MIAMI — Erik Spoelstra’s message to Chris Bosh was clear: What goes up must come down. And then go up and come down again. And again. And again.
“What we’ve wanted from him this season was to focus on jumping,” Spoelstra said, “focus on how many jumps can he get in a possession.”
While Bosh might never overwhelm with his lithe build, his 6-foot-11 length is essential for the undersized Miami Heat.
“We’re not talking about flails, not bailouts, not undisciplined shot-fake jumps,” the Heat coach continued, “but to be an anchor for us as a big. When the ball does get into the paint, he’s a big, long presence, when he gets up off the floor.”
Message delivered. Message received.
Bosh’s average of 1.4 blocked shots per game during the regular season matched the highest average of his 10-year career, the first time he recorded 100 or more blocks since his first two seasons in the NBA while with the Toronto Raptors.
And the blocks have kept on coming. With 18 blocks through nine games this postseason, he is one off his highest total for any postseason, when he had 19 for the Heat in 21 games in the 2011 playoffs, when he was cast as a power forward instead of at center.
“It kind of just happened,” Bosh said of closing 17th in the league in blocks per game during the regular season and now sixth in the league during the playoffs. “Spo has been on me about that, not so much blocking shots, but contesting shots and jumping every time I get the opportunity.”
“We need rim protection,” Spoelstra said. “It doesn’t always necessarily have to be a block. But we need to be able to challenge at multiple positions, when it does get into the paint, that it’s not an uncontested, ultra-high percentage shot.
“And Chris has great instincts, great timing and the length and athletic ability to change shots.”
And he knows it.
“I’m a natural shot-blocker,” Bosh said.
That’s when teammate Shane Battier, seated alongside at practice, chimed in with a, “What?”
“I am, Shane,” Bosh turned to his right and replied, “ACC All-Defensive Team, unanimous. Check the stats.
“I led the ACC in blocked shots my freshman year.”
Actually, Battier appreciates Bosh making the most of his length. While LeBron James and Dwyane Wade are known for their athletic shot-blocking on the wing, there are times when length has to prevail at the rim, especially in these impending Eastern Conference finals, when the Indiana Pacers can counter with the length of Roy Hibbert.
“It’s not about shot blocking,” Battier said, “it’s about shot affecting, as long as you have someone to affect shots in different ways.”
Last Wednesday, when the Heat closed out the Bulls in Game 5 of that Eastern Conference semifinal series, Bosh led the Heat with a pair of blocks. The game before, he had four in Chicago, one more that the entire Bulls roster. More figures to be needed when this next round opens Wednesday at AmericanAirlines Arena in Miami.
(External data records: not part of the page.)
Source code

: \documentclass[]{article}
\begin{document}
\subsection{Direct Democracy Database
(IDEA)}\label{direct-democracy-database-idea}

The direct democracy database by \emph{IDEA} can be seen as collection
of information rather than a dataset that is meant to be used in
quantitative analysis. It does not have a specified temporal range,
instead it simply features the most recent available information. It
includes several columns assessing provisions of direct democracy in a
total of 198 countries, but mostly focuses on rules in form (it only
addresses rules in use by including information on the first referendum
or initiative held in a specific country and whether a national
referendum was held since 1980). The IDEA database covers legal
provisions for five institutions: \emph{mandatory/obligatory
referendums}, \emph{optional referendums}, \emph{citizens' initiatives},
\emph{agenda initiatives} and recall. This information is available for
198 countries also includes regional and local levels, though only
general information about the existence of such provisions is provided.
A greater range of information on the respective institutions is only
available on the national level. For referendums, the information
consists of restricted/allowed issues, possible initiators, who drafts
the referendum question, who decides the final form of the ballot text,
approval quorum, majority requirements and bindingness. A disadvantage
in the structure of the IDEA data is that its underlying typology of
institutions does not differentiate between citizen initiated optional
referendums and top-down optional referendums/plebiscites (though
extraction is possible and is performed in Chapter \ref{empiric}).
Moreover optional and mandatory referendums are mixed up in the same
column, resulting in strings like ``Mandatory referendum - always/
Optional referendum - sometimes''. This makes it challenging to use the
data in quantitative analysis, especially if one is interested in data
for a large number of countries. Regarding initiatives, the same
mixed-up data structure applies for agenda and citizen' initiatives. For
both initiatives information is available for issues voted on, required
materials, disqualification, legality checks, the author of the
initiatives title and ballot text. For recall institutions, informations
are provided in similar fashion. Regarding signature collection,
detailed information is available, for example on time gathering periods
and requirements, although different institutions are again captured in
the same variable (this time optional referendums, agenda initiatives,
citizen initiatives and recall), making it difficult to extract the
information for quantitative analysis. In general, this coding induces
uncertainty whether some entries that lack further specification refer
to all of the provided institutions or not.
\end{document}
“He’s been active,” Battier said, “and it’s important because you have to give the attackers on the opposing team something to think about. And when you do, those percentages start to come down.”
Such deterrence would be particularly helpful against the Pacers’ Paul George and Lance Stephenson.
“C.B’s been very active,” James said after Monday’s practice. “He’s given us unbelievable rebounds around the rim. He’s been double digits a lot of our games. He’s been blocking shots. He’s been a rim protector for us and we definitely need that, especially in our starting unit.”
As for Spoelstra imploring Bosh to jump, Battier smiles.
“I believe it can become a habit, but at the same time, it’s instinctual,” he said. “So the habit can become instinctual.
“I always laugh when I hear the coaches say, ‘C.B., jump.’ It doesn’t have the effect that ingrained habits and instincts have.”
Ingrained, inspired or innate, it has been an aspect of Bosh’s game that has been impactful.
“It’s just work ethic really,” he said. “That’s all, just competing on every single play.”